Women are not responsible for propping up male confidence. They are not required to shrink their ambitions so men can feel taller. A politics that suggests otherwise isn’t defending strength. It’s defending control.
And control is not the same thing as strength.
Where Democrats have stumbled is by letting others define the terms. We’ve allowed “strength” to mean loud. We’ve allowed “toughness” to mean punitive. We’ve allowed care to be framed as weakness.
But if strength means building something that lasts, then protecting Social Security is strength. If strength means keeping communities safe, then investing in prevention and smart policing is strength. If strength means being able to provide for your family without working three jobs, then wage policy is strength.
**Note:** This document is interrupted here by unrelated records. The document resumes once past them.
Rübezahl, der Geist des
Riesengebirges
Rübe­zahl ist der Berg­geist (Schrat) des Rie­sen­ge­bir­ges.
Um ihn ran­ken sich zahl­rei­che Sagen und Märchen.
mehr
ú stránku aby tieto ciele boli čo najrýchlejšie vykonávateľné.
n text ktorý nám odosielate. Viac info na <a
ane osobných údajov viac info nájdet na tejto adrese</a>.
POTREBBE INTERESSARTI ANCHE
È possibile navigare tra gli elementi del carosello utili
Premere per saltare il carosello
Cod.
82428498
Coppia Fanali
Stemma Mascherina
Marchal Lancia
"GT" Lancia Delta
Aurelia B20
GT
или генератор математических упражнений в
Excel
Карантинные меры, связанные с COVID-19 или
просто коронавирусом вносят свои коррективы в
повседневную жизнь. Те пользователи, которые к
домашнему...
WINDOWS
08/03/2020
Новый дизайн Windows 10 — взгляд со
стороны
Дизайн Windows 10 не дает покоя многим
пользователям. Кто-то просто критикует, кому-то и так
Those aren’t maternal instincts. They’re practical ones.
I think about my two boys when I watch all of this. One day they will be grown. They’ll hear these arguments. They’ll see which behaviors get rewarded and which get mocked.
I don’t want them believing that whoever yells the loudest is the strongest person in the room.
I don’t want them thinking that dominance equals direction.
Anger can be useful. It can tell you something isn’t right. But it’s not a blueprint. It’s a spark. What matters is what you build after the spark.
If we don’t reclaim the meaning of strength—not as noise, not as control, not as blame—then we shouldn’t be surprised when young men chase the loudest version available.
The boys are not all right.
Reclaiming strength—in our politics and in our homes—will require us to define it clearly before someone else does.



I shared this with my daughters who are boy moms. Thank you.